[Selected excerpt]
2.10.14. Stop Using + to Concatenate Strings. Use Join Instead#

It is more efficient to concatenate strings using the join method than the + operator.

The code below shows the difference in performance between the two approaches.

from random import randint
chars = [str(randint(0, 1000)) for _ in range(10000)]
%%timeit

text = ""
for char in chars:
    text += char
411 µs ± 2.98 µs per loop (mean ± std. dev. of 7 runs, 1,000 loops each)
%%timeit

text = "".join(chars)
60.5 µs ± 1.01 µs per loop (mean ± std. dev. of 7 runs, 10,000 loops each)

2.10.15. A Function Should Only Do One Task#

To make code clearer and easier to maintain, functions should only do one task at a time. However, the function process_data violates this principle by performing multiple tasks, such as adding new features, adding 1 to a column, and summing all columns.

Although comments can be used to explain each block of code, it can be difficult to keep them updated, and testing each unit of code inside a function can be challenging.

import pandas as pd

data = pd.DataFrame({"a": [1, 2, 3], "b": [4, 5, 6]})
def process_data(df: pd.DataFrame):
    # Create a copy
    data = df.copy()

    # Add new features
    data["c"] = [1, 1, 1]

    # Add 1
    data["a"] = data["a"] + 1

    # Sum all columns
    data["sum"] = data.sum(axis=1)
    return data
process_data(data)
a b c sum
0 2 4 1 7
1 3 5 1 9
2 4 6 1 11

A better approach is to split the process_data function into smaller functions, each of which performs only one task. The revised code accomplishes this by creating four separate function. These functions are then applied to the DataFrame using the pipe method in a specific order to achieve the desired output.

Now, the revised code is easier to comprehend and test.

def create_a_copy(df: pd.DataFrame):
    return df.copy()


def add_new_features(df: pd.DataFrame):
    df["c"] = [1, 1, 1]
    return df


def add_one(df: pd.DataFrame):
    df["a"] = df["a"] + 1
    return df


def sum_all_columns(df: pd.DataFrame):
    df["sum"] = df.sum(axis=1)
    return df


(data
    .pipe(create_a_copy)
    .pipe(add_new_features)
    .pipe(add_one)
    .pipe(sum_all_columns)
)
[/Selected excerpt]
Aim of the exercise:
In the Python coding tips excerpt, which pandas method applies the smaller functions to the DataFrame one after another?
[Extracted data]
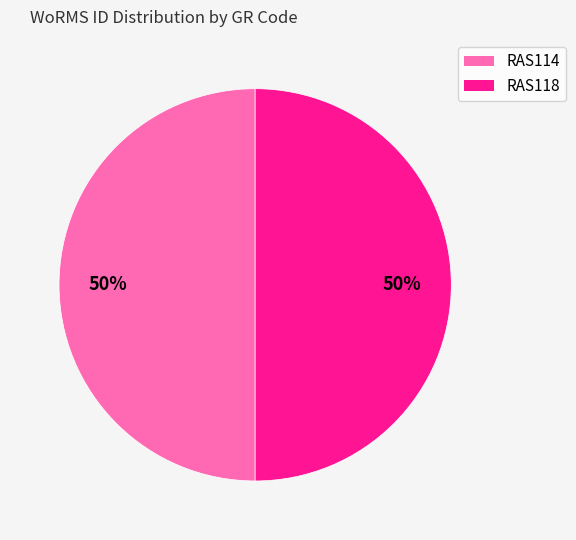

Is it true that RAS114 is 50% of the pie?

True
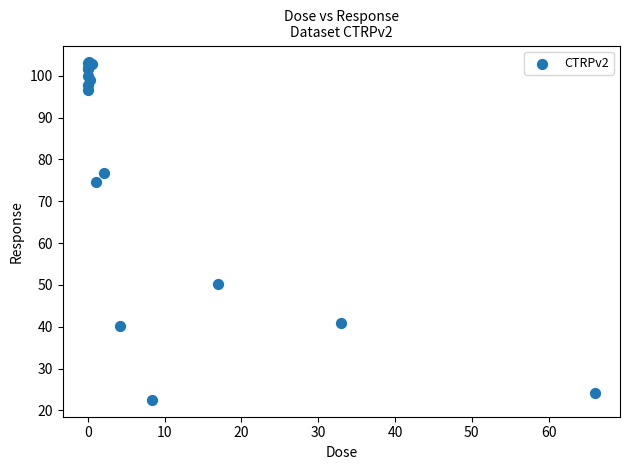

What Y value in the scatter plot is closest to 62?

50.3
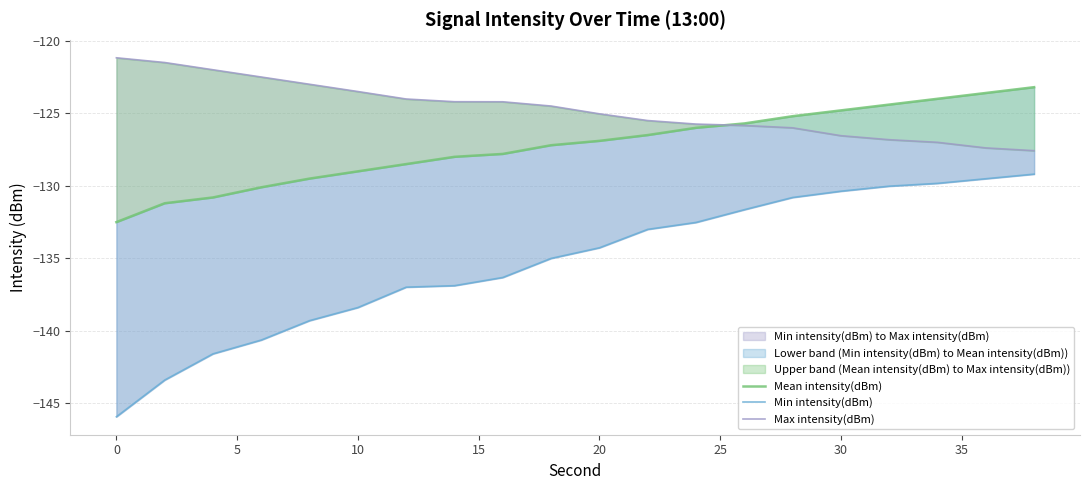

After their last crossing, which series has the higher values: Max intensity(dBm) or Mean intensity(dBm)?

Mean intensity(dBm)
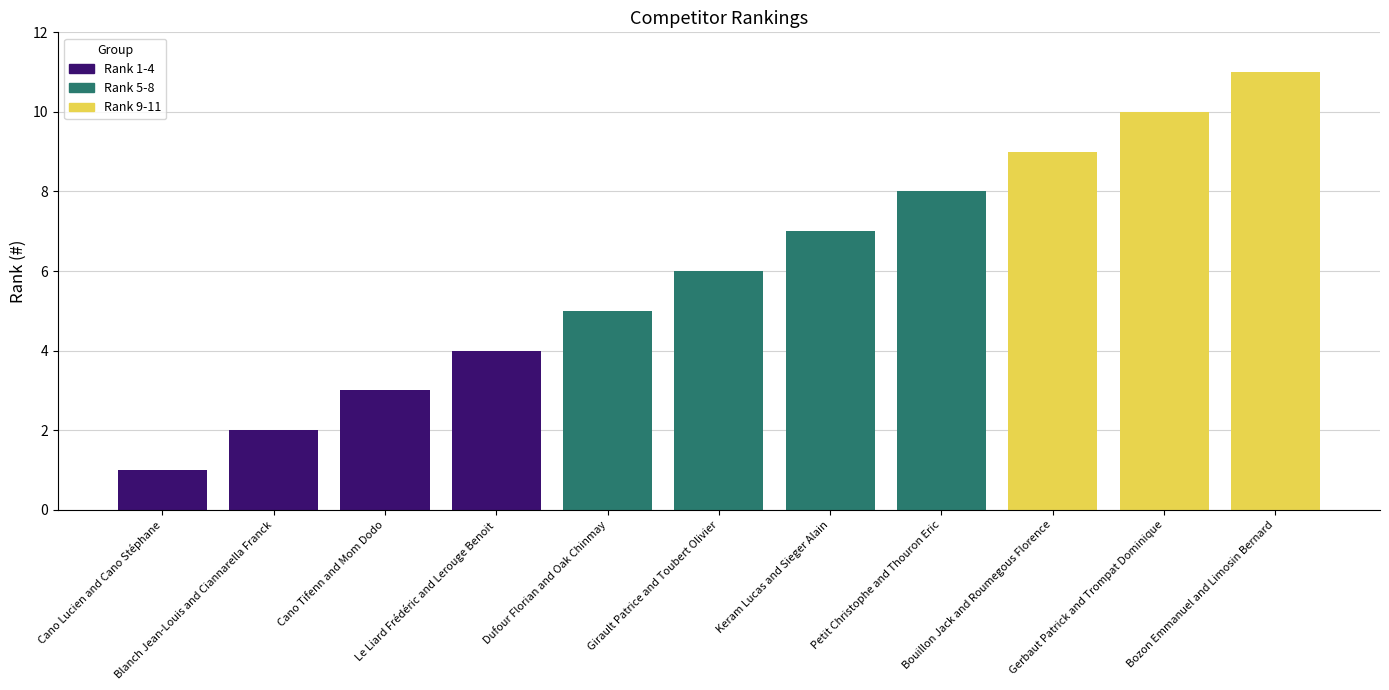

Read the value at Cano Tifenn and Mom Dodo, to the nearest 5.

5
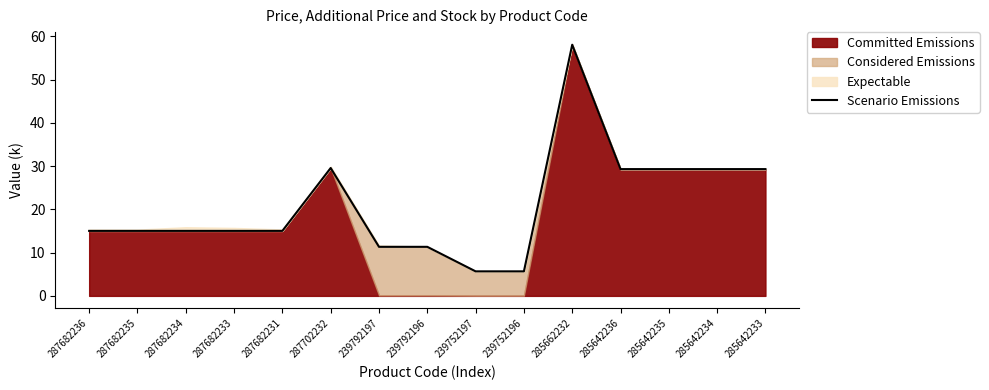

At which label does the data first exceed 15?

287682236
[/Extracted data]
[Extracted data]
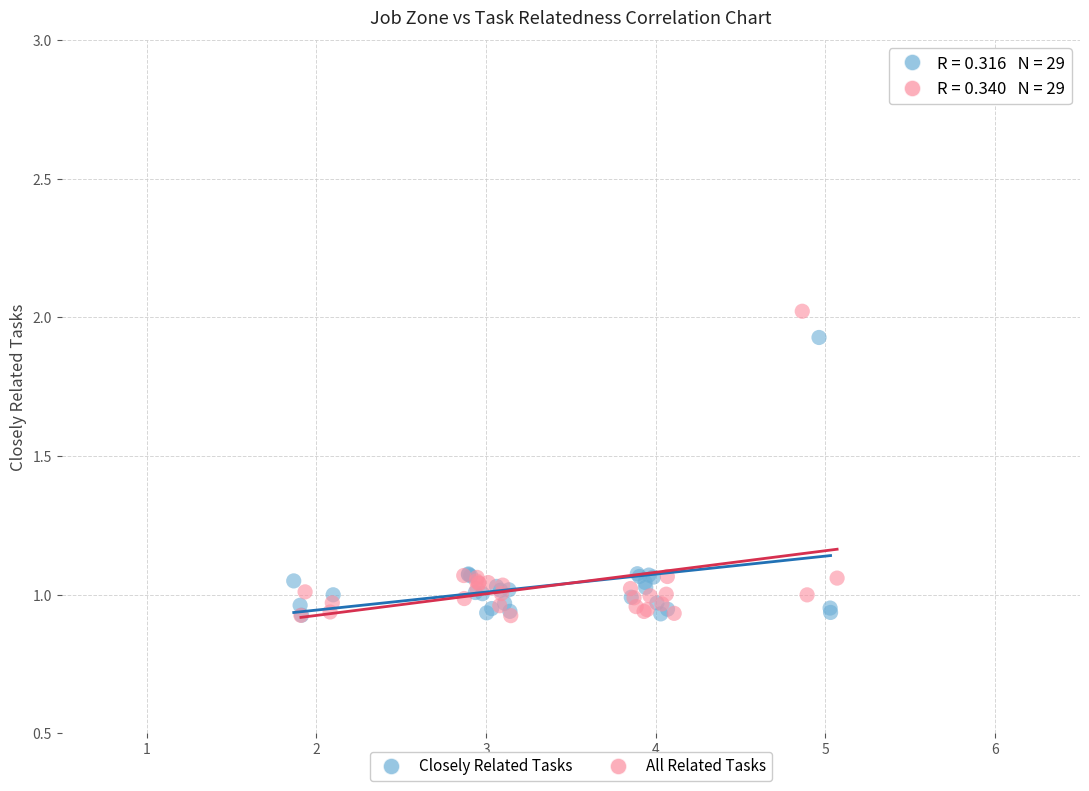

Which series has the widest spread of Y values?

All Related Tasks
[/Extracted data]
Solved exercise:
The pipe method.